Winona's cap on rental housing won the blessing of the Minnesota Court of Appeals in a case that cities across the state are watching closely.
On Monday, the court upheld Winona's ordinance limiting rentals to 30 percent of the properties on a block. The so-called "30 percent rule" was meant to ease parking woes and protect neighborhoods from being overtaken by rental units. But some homeowners challenged the cap, arguing that it's unconstitutional for a city to restrict homeowners' rights to rent and sell their properties.
"We easily conclude that the public has a sufficient interest in rental housing to justify a municipality's use of police power as a means of regulating such housing," Judge Michelle Larkin wrote in the opinion, which affirms an earlier district court ruling.

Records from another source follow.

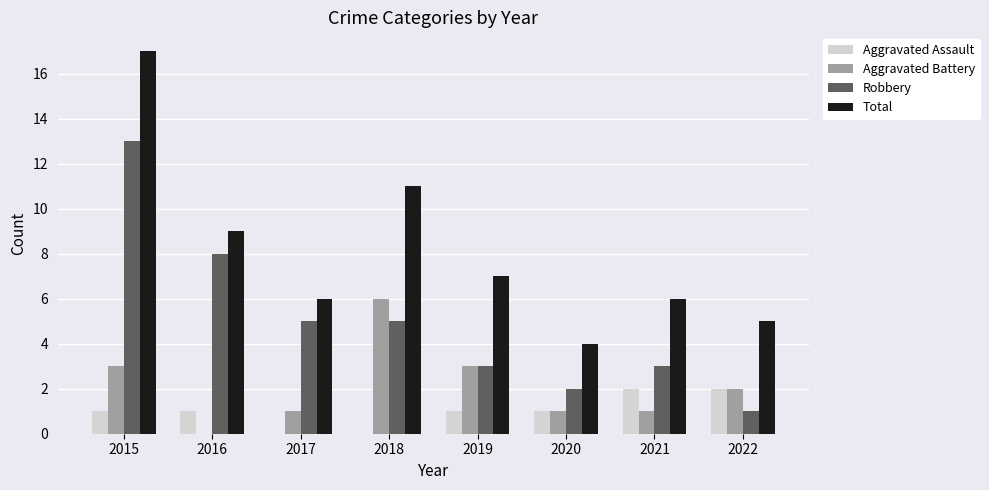

Which label corresponds to the largest value in the chart?

2015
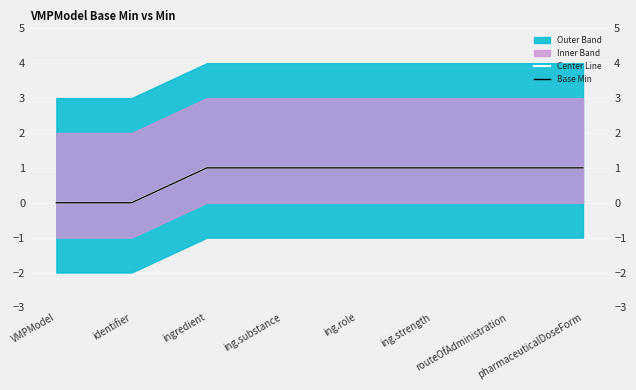

What position from the left is identifier?

2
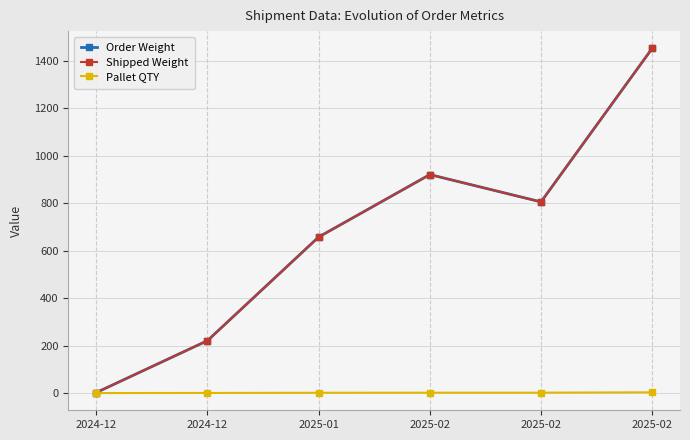

Is this an area chart (filled region under the line)?

No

The decision makes clear that "the court will not interfere with cities' reasonable judgments and ordinances that are neutral and fairly applied," said George Hoff, attorney for Winona.
The city passed its ordinance in 2005 after a task force found that rentals made up about 39 percent of total housing units. It worked: "It is undisputed that the 30 percent rule has limited the number and location of converted properties, as it was intended to do," the opinion says.
But there have been consequences. The four plaintiffs, who sued in 2011, were owners of three houses they bought separately after the 30 percent rule but for different reasons — including military duty in Afghanistan — weren't able to live in. They plan to ask the Minnesota Supreme Court to consider the case, said their attorney Anthony Sanders.
"This isn't just a college town issue," said Sanders, with the Minnesota chapter of the Institute for Justice. "This is an issue of whether you can take a perfectly safe home and rent it out to perfectly safe tenants, of whether you can be denied that right because your neighbor's already done it."
But the court found that Winona's rule "establishes a neutral, numerical limit on the number of lots that are eligible to obtain certification as a rental property and applies uniformly throughout the affected districts on a first-come, first-served basis."